The Prophecy concerning Babylon

501 The Lord gave Jeremiah the prophet this message concerning Babylon and the land of the Babylonians. 2 This is what the Lord says: "Tell the whole world, and keep nothing back. Raise a signal flag to tell everyone that Babylon will fall! Her images and idols will be shattered. Her gods Bel and Marduk will be utterly disgraced. 3 For a nation will attack her from the north and bring such destruction that no one will live there again. Everything will be gone; both people and animals will flee. 4 "In those coming days," says the Lord, "the people of Israel will return home together with the people of Judah. They will come weeping and seeking the Lord their God. 5 They will ask the way to Jerusalem and will start back home again. They will bind themselves to the Lord with an eternal covenant that will never be forgotten. 6 "My people have been lost sheep. Their shepherds have led them astray and turned them loose in the mountains.

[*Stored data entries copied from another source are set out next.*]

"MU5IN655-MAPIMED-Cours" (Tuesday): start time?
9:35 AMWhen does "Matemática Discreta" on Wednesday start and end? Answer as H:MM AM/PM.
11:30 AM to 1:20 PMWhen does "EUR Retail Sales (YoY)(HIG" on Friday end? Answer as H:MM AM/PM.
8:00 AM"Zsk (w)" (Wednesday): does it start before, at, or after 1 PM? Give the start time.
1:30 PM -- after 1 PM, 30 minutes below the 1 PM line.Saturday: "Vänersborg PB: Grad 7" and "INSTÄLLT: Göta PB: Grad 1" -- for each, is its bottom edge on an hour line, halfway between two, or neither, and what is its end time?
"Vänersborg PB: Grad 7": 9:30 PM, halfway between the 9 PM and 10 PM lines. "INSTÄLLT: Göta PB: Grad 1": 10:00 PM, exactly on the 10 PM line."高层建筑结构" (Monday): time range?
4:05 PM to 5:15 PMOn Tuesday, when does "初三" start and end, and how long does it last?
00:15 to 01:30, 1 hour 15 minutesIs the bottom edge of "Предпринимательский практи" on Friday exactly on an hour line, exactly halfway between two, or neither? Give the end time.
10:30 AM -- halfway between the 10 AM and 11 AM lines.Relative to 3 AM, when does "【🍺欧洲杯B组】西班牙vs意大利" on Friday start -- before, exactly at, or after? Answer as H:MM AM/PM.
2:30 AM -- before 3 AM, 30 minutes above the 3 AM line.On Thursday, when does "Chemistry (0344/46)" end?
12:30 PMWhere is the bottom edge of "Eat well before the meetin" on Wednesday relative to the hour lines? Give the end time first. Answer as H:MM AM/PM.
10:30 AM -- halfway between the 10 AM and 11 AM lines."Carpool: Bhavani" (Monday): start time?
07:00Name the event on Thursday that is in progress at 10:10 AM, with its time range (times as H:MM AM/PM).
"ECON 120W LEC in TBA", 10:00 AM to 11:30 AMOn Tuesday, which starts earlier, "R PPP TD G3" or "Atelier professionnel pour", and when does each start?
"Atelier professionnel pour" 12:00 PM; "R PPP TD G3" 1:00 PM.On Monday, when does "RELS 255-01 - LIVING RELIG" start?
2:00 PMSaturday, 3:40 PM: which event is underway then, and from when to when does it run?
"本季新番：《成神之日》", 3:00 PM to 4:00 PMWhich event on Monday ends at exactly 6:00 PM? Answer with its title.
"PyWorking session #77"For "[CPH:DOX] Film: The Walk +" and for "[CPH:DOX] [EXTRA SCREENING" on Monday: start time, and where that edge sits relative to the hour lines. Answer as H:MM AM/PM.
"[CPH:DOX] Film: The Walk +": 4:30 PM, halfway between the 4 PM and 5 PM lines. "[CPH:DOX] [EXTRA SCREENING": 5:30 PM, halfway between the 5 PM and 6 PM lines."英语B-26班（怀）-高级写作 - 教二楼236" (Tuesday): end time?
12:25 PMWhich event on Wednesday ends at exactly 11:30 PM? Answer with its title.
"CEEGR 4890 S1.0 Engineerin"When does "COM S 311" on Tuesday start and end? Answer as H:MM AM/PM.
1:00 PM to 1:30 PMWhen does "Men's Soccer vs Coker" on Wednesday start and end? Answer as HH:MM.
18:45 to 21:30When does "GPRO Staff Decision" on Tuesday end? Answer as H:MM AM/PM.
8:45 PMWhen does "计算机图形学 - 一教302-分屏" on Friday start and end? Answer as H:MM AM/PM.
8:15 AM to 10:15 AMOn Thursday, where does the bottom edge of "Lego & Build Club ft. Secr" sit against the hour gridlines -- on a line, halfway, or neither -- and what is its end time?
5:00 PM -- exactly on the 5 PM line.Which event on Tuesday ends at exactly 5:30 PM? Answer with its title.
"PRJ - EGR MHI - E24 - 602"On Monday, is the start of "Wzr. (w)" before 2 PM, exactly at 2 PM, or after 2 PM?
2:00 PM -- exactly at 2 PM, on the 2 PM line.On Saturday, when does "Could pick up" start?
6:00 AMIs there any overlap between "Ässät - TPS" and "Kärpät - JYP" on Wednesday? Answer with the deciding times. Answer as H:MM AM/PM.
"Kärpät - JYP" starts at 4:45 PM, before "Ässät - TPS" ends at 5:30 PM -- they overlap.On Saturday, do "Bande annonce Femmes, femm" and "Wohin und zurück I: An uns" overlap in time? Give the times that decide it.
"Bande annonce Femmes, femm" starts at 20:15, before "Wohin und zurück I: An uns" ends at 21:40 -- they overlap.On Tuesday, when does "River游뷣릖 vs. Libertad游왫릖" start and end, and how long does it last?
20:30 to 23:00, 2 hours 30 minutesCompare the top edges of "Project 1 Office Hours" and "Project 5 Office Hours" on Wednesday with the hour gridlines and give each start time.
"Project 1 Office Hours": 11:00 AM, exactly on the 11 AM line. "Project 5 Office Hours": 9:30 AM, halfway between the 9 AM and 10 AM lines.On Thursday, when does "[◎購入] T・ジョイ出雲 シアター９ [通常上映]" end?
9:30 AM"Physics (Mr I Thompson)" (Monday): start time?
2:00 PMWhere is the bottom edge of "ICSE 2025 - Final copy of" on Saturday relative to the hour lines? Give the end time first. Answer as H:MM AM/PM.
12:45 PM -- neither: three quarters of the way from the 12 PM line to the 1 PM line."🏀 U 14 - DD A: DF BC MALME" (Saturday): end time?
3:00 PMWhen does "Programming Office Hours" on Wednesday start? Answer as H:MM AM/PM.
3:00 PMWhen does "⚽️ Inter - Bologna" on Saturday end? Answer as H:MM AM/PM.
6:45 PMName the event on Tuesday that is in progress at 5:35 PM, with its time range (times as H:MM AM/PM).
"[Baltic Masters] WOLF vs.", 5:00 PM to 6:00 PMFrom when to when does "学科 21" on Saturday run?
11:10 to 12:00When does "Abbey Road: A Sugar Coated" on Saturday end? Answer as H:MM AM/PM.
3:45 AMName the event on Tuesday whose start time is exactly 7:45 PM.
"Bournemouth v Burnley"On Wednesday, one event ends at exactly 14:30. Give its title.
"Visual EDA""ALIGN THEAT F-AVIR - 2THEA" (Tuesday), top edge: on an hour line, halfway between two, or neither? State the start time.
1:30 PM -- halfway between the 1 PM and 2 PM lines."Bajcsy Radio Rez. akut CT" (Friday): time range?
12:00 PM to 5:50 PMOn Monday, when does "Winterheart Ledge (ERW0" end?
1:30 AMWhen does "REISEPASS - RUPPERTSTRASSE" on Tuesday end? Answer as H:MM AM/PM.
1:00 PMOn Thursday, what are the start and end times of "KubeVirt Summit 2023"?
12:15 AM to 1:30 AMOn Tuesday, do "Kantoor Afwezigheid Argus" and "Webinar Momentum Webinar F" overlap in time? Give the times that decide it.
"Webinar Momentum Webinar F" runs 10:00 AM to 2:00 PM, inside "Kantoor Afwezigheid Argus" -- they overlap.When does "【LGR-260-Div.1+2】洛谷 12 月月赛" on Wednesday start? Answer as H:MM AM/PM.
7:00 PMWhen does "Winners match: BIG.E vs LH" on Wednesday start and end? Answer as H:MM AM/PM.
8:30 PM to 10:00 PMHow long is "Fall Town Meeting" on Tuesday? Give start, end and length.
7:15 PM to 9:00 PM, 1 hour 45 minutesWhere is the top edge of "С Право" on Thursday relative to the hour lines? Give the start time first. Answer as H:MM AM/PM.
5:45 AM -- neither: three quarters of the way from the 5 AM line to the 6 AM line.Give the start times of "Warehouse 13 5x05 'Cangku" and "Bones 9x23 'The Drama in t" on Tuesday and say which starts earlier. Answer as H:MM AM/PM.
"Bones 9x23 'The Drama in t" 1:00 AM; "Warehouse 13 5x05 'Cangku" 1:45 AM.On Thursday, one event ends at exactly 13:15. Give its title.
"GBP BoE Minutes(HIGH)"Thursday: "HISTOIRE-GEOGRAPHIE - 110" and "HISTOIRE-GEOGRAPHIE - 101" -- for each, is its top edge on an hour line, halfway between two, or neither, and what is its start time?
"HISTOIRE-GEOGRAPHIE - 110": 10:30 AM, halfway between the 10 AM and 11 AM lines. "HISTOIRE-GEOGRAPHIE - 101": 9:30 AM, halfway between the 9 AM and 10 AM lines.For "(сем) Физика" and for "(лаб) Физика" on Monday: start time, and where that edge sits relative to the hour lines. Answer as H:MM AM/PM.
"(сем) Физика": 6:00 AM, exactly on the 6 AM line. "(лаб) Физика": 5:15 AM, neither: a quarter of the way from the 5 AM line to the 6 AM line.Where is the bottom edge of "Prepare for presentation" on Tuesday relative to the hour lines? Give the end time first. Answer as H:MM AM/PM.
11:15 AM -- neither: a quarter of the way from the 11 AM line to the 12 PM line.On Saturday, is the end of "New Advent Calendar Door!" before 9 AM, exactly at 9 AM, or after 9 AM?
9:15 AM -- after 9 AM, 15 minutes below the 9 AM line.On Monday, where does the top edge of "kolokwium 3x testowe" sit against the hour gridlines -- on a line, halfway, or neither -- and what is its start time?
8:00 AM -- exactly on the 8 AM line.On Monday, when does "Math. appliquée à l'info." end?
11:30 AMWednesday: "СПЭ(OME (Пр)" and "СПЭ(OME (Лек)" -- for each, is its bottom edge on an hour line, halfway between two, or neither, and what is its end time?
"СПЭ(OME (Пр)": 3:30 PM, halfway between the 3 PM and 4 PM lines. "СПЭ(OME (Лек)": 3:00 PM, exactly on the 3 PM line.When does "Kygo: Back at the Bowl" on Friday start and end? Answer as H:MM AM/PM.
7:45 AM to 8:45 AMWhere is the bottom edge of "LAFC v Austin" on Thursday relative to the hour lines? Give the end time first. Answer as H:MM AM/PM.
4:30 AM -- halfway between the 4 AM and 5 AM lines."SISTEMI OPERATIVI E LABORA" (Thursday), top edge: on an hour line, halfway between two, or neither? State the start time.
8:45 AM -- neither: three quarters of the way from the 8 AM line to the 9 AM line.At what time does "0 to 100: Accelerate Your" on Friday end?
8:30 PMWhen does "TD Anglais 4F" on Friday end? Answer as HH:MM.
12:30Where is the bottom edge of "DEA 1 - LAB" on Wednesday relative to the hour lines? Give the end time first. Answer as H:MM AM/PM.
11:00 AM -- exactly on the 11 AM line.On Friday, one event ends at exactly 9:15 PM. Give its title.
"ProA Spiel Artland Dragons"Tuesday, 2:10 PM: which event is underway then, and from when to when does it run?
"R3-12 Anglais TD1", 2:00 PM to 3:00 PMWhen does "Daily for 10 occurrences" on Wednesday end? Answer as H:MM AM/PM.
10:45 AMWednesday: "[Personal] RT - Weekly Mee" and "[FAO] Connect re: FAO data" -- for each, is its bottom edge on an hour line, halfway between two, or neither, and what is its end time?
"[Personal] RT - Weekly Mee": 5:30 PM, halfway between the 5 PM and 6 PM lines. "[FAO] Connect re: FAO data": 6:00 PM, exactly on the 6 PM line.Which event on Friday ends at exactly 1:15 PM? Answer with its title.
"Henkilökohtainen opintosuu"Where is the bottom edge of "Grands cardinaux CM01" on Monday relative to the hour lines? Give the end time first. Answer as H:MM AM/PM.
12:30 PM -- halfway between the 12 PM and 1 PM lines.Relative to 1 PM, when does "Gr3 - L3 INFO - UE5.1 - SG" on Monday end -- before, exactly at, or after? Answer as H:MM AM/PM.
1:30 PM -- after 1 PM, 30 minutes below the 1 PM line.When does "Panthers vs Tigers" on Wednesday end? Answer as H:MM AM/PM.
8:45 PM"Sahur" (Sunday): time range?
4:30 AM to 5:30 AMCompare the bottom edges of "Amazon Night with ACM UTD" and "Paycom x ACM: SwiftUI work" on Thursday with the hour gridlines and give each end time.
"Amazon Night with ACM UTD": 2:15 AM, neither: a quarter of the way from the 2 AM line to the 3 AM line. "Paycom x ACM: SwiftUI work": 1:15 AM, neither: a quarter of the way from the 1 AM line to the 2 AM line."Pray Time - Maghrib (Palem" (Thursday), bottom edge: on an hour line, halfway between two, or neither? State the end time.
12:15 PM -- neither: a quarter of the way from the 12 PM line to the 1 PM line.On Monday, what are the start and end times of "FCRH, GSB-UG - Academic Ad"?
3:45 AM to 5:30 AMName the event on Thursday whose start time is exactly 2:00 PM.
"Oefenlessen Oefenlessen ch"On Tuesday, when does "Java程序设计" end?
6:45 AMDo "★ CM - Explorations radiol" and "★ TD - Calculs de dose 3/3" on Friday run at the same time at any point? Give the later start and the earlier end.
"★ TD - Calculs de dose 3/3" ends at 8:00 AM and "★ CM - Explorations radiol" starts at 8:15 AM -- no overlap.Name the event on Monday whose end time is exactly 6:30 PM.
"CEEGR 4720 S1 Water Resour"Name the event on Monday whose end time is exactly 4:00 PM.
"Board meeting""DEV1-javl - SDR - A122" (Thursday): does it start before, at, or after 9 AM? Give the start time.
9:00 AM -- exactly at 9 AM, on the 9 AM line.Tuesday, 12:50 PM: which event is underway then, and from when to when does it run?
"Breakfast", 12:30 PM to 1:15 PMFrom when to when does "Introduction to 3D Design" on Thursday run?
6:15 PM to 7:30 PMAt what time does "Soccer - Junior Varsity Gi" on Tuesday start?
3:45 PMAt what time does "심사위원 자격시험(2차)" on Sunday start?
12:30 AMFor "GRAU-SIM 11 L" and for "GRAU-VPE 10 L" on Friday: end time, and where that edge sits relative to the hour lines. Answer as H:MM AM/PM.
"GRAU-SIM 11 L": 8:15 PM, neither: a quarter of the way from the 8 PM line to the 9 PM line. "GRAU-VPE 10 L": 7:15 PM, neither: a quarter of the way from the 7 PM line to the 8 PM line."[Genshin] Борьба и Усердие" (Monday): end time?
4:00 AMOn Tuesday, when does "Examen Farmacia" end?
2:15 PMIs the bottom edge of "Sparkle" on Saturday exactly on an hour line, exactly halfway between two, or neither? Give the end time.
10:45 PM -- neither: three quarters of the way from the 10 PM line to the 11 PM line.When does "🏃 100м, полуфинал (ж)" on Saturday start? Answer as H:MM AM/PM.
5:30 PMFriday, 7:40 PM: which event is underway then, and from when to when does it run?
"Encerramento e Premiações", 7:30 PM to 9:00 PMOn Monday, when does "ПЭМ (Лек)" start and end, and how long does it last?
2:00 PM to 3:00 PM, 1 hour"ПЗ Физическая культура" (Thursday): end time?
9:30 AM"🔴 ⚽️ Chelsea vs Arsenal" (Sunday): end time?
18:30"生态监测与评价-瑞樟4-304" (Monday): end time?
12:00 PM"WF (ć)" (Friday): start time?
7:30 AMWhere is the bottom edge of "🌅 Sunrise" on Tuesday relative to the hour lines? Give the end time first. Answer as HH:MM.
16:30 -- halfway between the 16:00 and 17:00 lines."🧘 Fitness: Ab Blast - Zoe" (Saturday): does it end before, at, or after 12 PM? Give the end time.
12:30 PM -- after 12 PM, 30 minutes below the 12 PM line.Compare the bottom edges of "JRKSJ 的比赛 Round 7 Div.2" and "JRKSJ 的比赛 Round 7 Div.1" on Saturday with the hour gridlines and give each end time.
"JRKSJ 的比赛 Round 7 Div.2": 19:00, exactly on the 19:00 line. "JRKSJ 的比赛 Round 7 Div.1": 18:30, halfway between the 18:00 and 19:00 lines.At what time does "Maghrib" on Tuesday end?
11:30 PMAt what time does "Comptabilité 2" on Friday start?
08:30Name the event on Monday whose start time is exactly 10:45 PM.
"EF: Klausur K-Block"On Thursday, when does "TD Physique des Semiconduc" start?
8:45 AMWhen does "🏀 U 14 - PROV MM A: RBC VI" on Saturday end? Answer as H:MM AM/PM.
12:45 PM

They have lost their way and can't remember how to get back to the sheepfold. 7 All who found them devoured them. Their enemies said, 'We did nothing wrong in attacking them, for they sinned against the Lord, their true place of rest, and the hope of their ancestors.'

Matthew Henry's Commentary on Jeremiah 50:1-7

Commentary on Jeremiah 50:1-7

(Read Jeremiah 50:1-7)

The king of Babylon was kind to Jeremiah, yet the prophet must foretell the ruin of that kingdom. If our friends are God's enemies, we dare not speak peace to them. The destruction of Babylon is spoken of as done thoroughly. Here is a word for the comfort of the Jews. They shall return to their God first, then to their own land; the promise of their conversion and reformation makes way for the other promises. Their tears flow not from the sorrow of the world, as when they went into captivity, but from godly sorrow. They shall seek after the Lord as their God, and have no more to do with idols. They shall think of returning to their own country. This represents the return of poor souls to God. In true converts there are sincere desires to attain the end, and constant cares to keep in the way. Their present case is lamented as very sad. The sins of professing Christians never will excuse those who rejoice in destroying them.